■ What the task requires
From the entries below, return only the lines starting at the one that contains "(pin bidirectional line (at -30.48 -2.54" and ending at the one that contains "(pin bidirectional line (at 30.48 5.08", exactly as they stand.

■ Data provided

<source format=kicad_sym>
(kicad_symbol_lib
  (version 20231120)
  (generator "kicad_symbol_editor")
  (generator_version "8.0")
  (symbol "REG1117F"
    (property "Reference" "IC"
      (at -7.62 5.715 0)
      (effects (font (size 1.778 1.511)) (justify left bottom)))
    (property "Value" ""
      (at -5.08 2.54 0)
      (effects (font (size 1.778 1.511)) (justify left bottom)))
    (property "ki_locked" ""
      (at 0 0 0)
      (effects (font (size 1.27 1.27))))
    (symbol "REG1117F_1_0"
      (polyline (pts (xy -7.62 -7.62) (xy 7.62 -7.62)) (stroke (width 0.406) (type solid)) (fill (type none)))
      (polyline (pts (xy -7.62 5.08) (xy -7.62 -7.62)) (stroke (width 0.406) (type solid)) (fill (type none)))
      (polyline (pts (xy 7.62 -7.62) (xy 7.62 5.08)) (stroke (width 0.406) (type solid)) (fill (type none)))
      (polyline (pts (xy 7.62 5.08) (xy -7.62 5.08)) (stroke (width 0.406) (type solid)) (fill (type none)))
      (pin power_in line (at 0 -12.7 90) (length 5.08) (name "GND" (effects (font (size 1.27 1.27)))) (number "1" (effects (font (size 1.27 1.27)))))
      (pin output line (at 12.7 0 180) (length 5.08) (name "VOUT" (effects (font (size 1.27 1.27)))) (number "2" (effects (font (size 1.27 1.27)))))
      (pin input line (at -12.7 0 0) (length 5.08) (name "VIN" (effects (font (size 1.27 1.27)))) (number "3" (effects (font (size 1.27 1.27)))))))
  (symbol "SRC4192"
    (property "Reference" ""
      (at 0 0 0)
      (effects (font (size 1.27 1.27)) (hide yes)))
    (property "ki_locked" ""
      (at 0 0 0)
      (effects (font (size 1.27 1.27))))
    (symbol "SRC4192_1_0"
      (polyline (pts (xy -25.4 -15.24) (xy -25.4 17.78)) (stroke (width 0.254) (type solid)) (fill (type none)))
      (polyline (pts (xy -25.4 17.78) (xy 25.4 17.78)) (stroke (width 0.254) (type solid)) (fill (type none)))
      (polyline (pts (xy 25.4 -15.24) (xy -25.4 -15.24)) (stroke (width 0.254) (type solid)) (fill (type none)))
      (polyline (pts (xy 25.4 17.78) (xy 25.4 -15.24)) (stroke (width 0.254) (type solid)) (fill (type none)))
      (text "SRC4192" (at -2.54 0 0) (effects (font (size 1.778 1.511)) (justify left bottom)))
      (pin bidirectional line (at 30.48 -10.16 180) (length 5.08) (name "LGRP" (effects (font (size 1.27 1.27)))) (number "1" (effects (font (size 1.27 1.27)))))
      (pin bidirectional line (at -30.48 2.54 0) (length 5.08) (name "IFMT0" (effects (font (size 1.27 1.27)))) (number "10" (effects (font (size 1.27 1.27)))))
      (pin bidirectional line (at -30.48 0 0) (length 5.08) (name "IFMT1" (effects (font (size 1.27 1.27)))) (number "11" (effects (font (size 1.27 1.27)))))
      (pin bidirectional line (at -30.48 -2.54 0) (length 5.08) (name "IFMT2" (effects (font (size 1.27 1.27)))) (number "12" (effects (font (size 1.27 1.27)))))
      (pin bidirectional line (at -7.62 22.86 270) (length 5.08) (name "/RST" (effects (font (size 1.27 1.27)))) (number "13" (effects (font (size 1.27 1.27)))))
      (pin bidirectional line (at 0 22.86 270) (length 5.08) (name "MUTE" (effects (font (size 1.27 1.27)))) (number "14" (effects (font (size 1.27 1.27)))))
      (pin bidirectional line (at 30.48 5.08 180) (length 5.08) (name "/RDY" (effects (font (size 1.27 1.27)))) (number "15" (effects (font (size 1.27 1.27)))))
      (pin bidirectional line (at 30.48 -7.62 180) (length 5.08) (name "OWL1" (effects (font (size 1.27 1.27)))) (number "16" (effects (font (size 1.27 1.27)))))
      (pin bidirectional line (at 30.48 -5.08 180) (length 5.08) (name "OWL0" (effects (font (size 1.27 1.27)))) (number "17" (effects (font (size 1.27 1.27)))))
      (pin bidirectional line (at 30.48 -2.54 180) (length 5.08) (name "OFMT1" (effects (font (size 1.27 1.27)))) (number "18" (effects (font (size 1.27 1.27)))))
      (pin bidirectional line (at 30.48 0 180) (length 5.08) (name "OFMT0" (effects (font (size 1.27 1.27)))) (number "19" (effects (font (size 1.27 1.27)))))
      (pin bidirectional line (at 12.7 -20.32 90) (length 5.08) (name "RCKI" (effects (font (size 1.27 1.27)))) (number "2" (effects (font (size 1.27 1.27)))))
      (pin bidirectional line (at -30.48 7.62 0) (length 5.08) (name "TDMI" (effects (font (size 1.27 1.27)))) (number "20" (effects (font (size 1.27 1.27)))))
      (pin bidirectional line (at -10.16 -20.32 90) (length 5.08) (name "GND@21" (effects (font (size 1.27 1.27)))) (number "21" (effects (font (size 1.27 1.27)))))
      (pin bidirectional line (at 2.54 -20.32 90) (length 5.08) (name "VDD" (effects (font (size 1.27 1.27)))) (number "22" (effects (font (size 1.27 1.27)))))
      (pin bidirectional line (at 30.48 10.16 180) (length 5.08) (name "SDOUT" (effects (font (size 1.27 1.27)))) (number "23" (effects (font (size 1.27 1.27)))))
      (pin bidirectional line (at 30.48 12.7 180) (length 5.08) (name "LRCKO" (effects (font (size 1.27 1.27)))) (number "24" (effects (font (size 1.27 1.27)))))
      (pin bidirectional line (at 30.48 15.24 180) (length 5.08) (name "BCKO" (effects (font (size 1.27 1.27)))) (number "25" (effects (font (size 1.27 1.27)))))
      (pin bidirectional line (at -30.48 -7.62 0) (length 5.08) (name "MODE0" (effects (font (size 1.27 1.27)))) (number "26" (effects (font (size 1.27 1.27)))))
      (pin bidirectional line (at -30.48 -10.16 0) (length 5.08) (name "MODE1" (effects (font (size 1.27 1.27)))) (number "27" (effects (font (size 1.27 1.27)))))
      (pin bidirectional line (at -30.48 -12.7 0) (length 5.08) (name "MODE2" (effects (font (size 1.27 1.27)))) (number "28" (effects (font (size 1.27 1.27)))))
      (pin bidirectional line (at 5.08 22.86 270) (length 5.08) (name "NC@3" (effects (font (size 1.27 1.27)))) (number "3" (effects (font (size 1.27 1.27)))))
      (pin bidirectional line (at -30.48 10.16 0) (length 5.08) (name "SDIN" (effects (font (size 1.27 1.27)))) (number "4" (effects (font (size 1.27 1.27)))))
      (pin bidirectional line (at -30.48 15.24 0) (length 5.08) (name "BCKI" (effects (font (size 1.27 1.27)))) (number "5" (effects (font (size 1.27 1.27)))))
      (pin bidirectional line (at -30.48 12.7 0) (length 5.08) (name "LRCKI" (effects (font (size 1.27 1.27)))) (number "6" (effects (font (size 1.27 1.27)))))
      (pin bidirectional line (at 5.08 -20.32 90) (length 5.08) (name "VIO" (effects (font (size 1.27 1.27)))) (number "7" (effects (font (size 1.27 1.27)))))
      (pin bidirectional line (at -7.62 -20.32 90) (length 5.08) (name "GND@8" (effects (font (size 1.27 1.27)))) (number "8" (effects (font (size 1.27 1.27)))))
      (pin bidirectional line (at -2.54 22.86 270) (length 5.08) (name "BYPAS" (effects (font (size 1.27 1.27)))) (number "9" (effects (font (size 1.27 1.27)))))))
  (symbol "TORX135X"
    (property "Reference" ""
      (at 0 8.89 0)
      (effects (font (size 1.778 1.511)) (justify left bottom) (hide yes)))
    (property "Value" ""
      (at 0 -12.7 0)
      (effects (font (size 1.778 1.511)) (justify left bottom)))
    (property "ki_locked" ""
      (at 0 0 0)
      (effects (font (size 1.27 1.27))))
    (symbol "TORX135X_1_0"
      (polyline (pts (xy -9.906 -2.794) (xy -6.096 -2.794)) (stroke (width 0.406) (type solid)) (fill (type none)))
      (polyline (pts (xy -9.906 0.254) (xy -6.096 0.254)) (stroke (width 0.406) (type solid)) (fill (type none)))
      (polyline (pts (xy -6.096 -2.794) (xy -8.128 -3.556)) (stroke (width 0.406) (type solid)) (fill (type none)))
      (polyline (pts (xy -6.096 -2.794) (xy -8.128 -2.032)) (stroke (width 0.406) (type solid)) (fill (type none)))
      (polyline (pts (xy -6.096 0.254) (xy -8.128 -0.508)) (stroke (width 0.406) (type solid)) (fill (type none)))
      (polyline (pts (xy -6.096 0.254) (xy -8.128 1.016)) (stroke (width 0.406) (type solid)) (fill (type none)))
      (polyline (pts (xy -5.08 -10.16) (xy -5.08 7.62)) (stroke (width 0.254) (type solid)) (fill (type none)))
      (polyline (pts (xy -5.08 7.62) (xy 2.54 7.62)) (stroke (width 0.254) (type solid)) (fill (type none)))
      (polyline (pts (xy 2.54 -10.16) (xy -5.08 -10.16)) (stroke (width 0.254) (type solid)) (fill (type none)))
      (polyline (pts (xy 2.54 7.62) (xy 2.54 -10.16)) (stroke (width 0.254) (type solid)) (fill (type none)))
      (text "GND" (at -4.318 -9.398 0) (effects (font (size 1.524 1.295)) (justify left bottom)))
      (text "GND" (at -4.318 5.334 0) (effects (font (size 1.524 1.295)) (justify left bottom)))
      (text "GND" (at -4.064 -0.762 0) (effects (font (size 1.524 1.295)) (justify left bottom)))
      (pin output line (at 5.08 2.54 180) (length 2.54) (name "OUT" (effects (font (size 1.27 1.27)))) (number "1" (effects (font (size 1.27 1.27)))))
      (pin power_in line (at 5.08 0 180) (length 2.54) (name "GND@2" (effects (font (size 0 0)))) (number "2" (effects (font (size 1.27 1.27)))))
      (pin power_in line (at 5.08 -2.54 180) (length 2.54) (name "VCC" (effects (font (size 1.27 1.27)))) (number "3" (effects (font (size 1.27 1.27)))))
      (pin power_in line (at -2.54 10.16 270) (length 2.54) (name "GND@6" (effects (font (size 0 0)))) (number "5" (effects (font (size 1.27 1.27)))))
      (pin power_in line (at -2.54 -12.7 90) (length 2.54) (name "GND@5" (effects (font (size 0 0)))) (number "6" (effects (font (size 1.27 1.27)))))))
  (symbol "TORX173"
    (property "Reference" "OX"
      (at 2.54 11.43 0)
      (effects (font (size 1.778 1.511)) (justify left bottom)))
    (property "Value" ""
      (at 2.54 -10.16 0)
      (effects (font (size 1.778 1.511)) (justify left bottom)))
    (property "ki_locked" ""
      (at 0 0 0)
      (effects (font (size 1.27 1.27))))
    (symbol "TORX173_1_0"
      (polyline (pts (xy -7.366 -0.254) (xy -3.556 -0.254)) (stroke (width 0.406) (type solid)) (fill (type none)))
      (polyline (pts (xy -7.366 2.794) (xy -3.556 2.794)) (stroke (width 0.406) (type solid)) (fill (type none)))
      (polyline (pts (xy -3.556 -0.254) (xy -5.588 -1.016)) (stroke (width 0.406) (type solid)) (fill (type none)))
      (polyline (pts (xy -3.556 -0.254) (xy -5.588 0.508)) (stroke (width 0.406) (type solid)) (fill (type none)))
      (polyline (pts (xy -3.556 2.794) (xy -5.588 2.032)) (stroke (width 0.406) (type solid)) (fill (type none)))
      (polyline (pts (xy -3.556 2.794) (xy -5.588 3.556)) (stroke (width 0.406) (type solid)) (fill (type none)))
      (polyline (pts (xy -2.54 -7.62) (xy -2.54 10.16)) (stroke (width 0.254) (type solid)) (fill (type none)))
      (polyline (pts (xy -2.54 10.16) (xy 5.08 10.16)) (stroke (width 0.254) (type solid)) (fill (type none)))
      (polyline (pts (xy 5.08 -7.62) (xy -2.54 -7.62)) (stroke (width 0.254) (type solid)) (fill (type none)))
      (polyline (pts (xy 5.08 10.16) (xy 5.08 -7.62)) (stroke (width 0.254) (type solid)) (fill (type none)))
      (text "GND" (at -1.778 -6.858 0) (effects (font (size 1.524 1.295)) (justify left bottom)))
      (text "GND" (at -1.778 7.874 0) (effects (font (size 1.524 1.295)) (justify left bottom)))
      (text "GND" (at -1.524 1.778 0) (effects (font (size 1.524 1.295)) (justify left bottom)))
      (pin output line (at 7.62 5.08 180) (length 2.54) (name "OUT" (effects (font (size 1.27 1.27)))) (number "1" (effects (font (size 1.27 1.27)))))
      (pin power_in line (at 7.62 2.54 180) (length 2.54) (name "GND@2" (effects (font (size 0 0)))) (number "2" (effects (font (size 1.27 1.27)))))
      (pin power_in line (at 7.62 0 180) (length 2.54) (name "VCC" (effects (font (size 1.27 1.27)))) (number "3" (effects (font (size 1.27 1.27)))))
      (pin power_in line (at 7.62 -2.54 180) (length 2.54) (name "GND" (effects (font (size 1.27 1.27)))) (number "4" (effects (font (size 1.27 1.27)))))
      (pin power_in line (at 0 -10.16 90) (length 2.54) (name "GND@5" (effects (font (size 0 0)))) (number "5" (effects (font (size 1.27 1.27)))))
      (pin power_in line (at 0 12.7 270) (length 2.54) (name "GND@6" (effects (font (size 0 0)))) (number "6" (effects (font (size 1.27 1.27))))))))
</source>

■ Task response
      (pin bidirectional line (at -30.48 -2.54 0) (length 5.08) (name "IFMT2" (effects (font (size 1.27 1.27)))) (number "12" (effects (font (size 1.27 1.27)))))
      (pin bidirectional line (at -7.62 22.86 270) (length 5.08) (name "/RST" (effects (font (size 1.27 1.27)))) (number "13" (effects (font (size 1.27 1.27)))))
      (pin bidirectional line (at 0 22.86 270) (length 5.08) (name "MUTE" (effects (font (size 1.27 1.27)))) (number "14" (effects (font (size 1.27 1.27)))))
      (pin bidirectional line (at 30.48 5.08 180) (length 5.08) (name "/RDY" (effects (font (size 1.27 1.27)))) (number "15" (effects (font (size 1.27 1.27)))))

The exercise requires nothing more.